◆ What the exercise asks: Output exactly the lines from the line with "7. Pieter took" through the end of the records below. Include nothing else.

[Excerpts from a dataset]
_ _ _ _

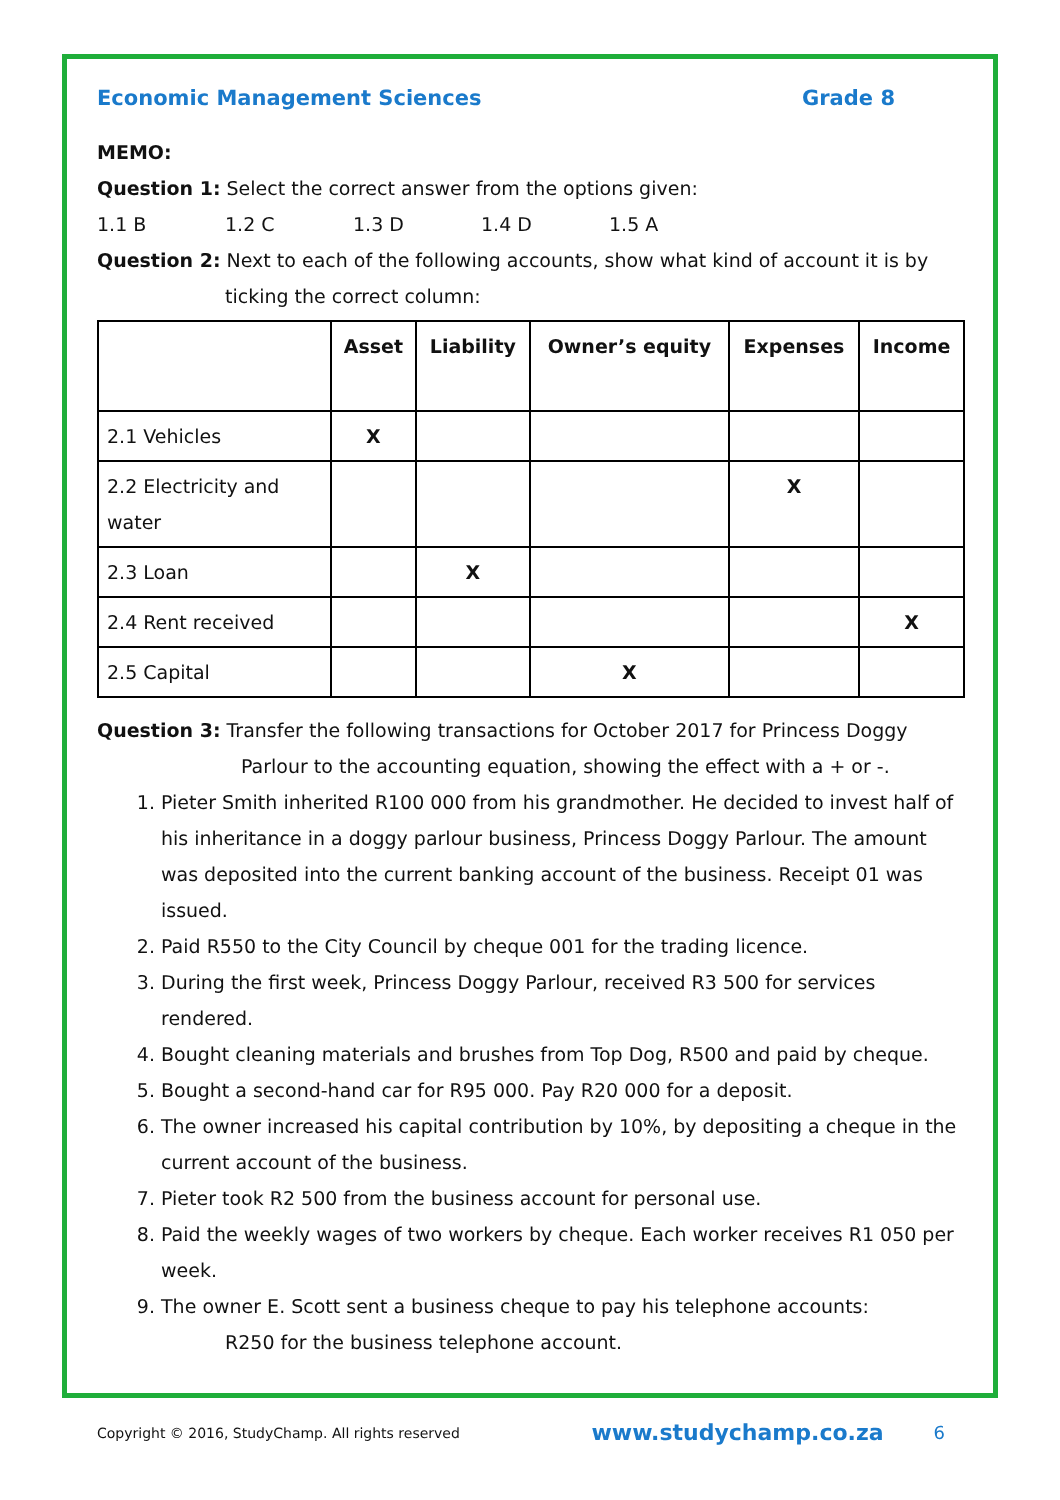Economic Management Sciences Grade 8
MEMO:
Question 1: Select the correct answer from the options given:
1.1 B 1.2 C 1.3 D 1.4 D 1.5 A
Question 2: Next to each of the following accounts, show what kind of account it is by
ticking the correct column:
| | Asset | Liability | Owner’s equity | Expenses | Income |
| --- | --- | --- | --- | --- | --- |
| 2.1 Vehicles | X | | | | |
| 2.2 Electricity and water | | | | X | |
| 2.3 Loan | | X | | | |
| 2.4 Rent received | | | | | X |
| 2.5 Capital | | | X | | |
Question 3: Transfer the following transactions for October 2017 for Princess Doggy
Parlour to the accounting equation, showing the effect with a + or -.
1. Pieter Smith inherited R100 000 from his grandmother. He decided to invest half of his inheritance in a doggy parlour business, Princess Doggy Parlour. The amount was deposited into the current banking account of the business. Receipt 01 was issued.
2. Paid R550 to the City Council by cheque 001 for the trading licence.
3. During the first week, Princess Doggy Parlour, received R3 500 for services rendered.
4. Bought cleaning materials and brushes from Top Dog, R500 and paid by cheque.
5. Bought a second-hand car for R95 000. Pay R20 000 for a deposit.
6. The owner increased his capital contribution by 10%, by depositing a cheque in the current account of the business.
7. Pieter took R2 500 from the business account for personal use.
8. Paid the weekly wages of two workers by cheque. Each worker receives R1 050 per week.
9. The owner E. Scott sent a business cheque to pay his telephone accounts:
R250 for the business telephone account.
Copyright © 2016, StudyChamp. All rights reserved www.studychamp.co.za 6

_ _ _ _

◆ Reply to the exercise:
7. Pieter took R2 500 from the business account for personal use.
8. Paid the weekly wages of two workers by cheque. Each worker receives R1 050 per week.
9. The owner E. Scott sent a business cheque to pay his telephone accounts:
R250 for the business telephone account.
Copyright © 2016, StudyChamp. All rights reserved www.studychamp.co.za 6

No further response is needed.